(Extracted data entries)
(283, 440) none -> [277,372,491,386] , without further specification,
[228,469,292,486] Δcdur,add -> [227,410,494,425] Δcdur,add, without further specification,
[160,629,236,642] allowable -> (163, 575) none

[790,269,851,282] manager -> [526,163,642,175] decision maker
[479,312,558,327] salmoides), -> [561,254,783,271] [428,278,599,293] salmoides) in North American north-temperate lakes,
==
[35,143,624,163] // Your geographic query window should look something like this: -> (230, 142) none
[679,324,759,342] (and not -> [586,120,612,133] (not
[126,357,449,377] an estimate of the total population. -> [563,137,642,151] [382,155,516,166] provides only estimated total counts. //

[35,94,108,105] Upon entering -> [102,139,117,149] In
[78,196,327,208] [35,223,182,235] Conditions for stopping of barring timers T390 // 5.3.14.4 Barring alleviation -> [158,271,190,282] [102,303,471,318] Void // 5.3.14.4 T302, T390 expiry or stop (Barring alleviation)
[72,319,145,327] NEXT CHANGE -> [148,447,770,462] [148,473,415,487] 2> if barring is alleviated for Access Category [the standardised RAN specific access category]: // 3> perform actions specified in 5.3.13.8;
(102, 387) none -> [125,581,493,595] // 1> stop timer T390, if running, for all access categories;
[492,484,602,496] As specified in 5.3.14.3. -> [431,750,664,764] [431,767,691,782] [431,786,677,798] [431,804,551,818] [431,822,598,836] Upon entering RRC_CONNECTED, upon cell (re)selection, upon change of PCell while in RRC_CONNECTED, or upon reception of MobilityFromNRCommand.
* * *
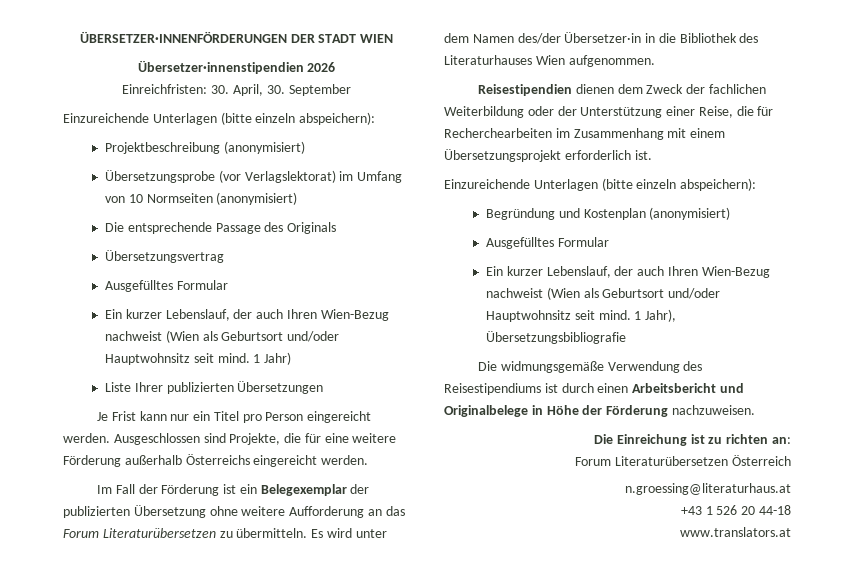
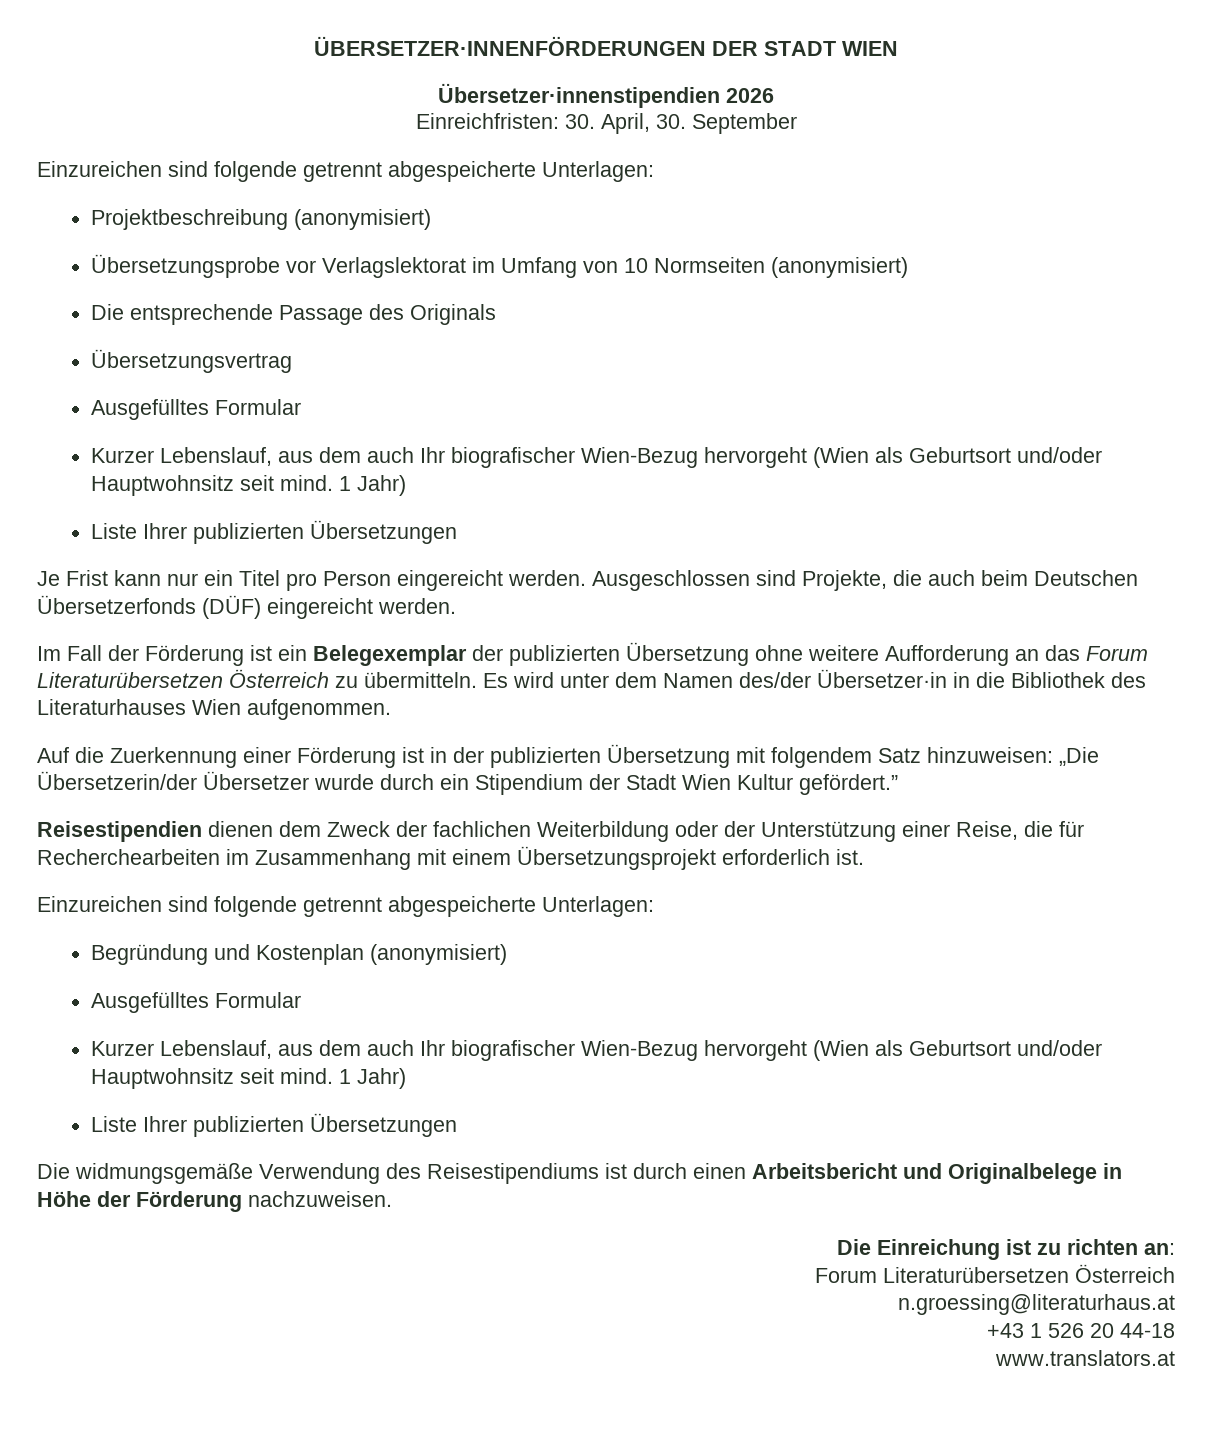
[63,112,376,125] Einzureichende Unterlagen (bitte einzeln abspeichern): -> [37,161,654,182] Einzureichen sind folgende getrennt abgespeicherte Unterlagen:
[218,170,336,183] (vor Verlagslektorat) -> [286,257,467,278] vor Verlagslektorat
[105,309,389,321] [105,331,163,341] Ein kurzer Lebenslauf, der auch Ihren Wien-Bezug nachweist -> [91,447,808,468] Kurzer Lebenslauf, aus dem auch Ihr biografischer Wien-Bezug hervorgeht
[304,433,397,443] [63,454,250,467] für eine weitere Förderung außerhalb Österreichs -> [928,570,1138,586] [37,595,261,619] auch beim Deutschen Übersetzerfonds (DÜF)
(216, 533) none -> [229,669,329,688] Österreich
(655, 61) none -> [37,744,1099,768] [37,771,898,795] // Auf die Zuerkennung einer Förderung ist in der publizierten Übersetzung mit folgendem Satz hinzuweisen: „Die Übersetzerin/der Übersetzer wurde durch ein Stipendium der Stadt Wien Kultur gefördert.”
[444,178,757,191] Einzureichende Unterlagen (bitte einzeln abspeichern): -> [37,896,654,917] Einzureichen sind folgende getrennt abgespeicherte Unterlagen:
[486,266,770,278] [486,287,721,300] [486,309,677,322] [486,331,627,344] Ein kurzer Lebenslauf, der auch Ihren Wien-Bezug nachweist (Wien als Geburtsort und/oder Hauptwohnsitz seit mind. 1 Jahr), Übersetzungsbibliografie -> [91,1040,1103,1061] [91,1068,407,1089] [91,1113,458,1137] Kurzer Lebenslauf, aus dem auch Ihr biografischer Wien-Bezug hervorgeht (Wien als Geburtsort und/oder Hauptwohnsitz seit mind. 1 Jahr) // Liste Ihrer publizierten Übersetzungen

## Work task
Among the entries above, the lines between the ones containing "(216, 533) none" and "[486,266,770,278] [486,287,721,300] [486,309,677,322]", inclusive, are to be transcribed exactly. No other line is to be given.

## Solution for this exercise
(216, 533) none -> [229,669,329,688] Österreich
(655, 61) none -> [37,744,1099,768] [37,771,898,795] // Auf die Zuerkennung einer Förderung ist in der publizierten Übersetzung mit folgendem Satz hinzuweisen: „Die Übersetzerin/der Übersetzer wurde durch ein Stipendium der Stadt Wien Kultur gefördert.”
[444,178,757,191] Einzureichende Unterlagen (bitte einzeln abspeichern): -> [37,896,654,917] Einzureichen sind folgende getrennt abgespeicherte Unterlagen:
[486,266,770,278] [486,287,721,300] [486,309,677,322] [486,331,627,344] Ein kurzer Lebenslauf, der auch Ihren Wien-Bezug nachweist (Wien als Geburtsort und/oder Hauptwohnsitz seit mind. 1 Jahr), Übersetzungsbibliografie -> [91,1040,1103,1061] [91,1068,407,1089] [91,1113,458,1137] Kurzer Lebenslauf, aus dem auch Ihr biografischer Wien-Bezug hervorgeht (Wien als Geburtsort und/oder Hauptwohnsitz seit mind. 1 Jahr) // Liste Ihrer publizierten Übersetzungen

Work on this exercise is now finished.